European miners slumped 3.7% and oil & gas stocks dropped 2.9%, as crude prices shed almost 5% and industrial metals fell on concerns over demand from key consumer China following a surge in COVID-19 cases. [O/R] [MET/L]

"Sectors exposed to China - basic materials, mining and metals, residential construction and luxury stocks - are moving partly on the restrictions put in place in some parts of China," said Nick Nelson, a European equity strategist at UBS.

"It's another thing for the markets to worry about in terms of impact on economic growth and demand for European companies selling into China."

French luxury goods makers LVMH, which draws a major part of its revenue from China, fell 3.8%, making it the biggest drag on the STOXX 600.

Dutch tech investor Prosus, which has a stake in China's Tencent, fell 10.1%, hitting a record low, amid continued weakness in Chinese tech shares.
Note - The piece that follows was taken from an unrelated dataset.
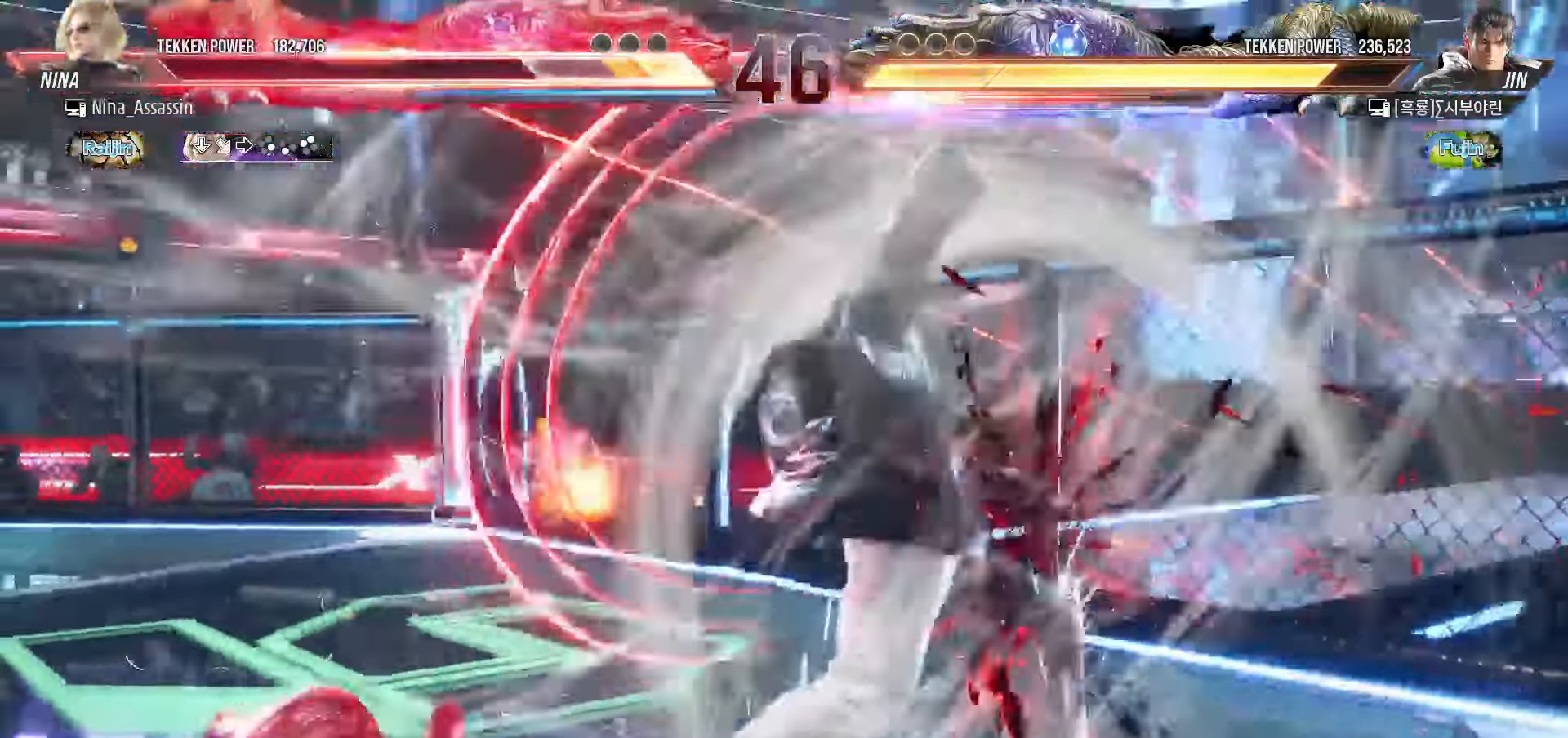
{"dt_ms": 500, "buttons": [], "left_stick": "center"}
The Federal Reserve is widely expected to kick off a rate hiking cycle on Wednesday with a 25 basis point rise as market participants ramp up bets on how far U.S. rates might climb in the face of surging inflation.

The Bank of England is also set to hike borrowing costs on Thursday.

Among other stocks, Sweden's H&M, the world's second-biggest fashion retailer, slipped 3.6% after reporting a rise in quarterly sales that was in line with expectations.

Tobacco and nicotine products maker Swedish Match slumped 8.1% after it said it had decided to pause plans to spin off and list its U.S. cigar business.